Alteryx Designer Desktop Discussions

Wouterrrrrr · ‎10-23-2023

Hi,

I want to test my data, however it is not normally distributed and now I dont know which test to use. Within my data there are two groups which I want to compare. The variable measures the speed between two events (average = 7 days). This is because of some outliers which I need to filter out.

1) What is the best way to handle outliers (z-score?)
2) Which test can I use to compare both groups?

How you guys can help me

caltang · ‎10-23-2023

This is a question that involves some feature engineering and data sciene knowledge. Perhaps you can consider anything beyond -3 or +3 Z-Scores to be outliers, thereby reducing the number of observations in your analysis.

Your 2nd question is a bit vague. What are you testing? What are you testing between? Not very clear...

Also, it helps if you can provide your data or your workflow. Please provide relevant data to this use case, and kindly provide your criteria in as much detail as possible. If you have a workflow built halfway, kindly export that over as well.

To export a workflow go to: Options > Export Workflow. Kindly do NOT send a "Save As" copy.

Calvin Tang
Alteryx ACE
https://www.linkedin.com/in/calvintangkw/

Wouterrrrrr · ‎10-23-2023

Hi caltang,

Thank you for your response, I want to know which group is the quickest.

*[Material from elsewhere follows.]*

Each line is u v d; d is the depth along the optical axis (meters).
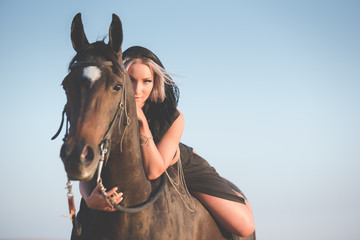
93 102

However other test to determine the mean between two groups have the assumption that the data needs to be normnal distirbuted

caltang · ‎10-23-2023

Without the data, no one can give you good help. Can you kindly provide some data so that the community has something to work with...?

Calvin Tang
Alteryx ACE
https://www.linkedin.com/in/calvintangkw/

Wouterrrrrr · ‎10-23-2023

Hope this works ;)

caltang · ‎10-23-2023

My apologies I just saw this. Based on your data, can you explain a bit more about “Days”? Is it TAT?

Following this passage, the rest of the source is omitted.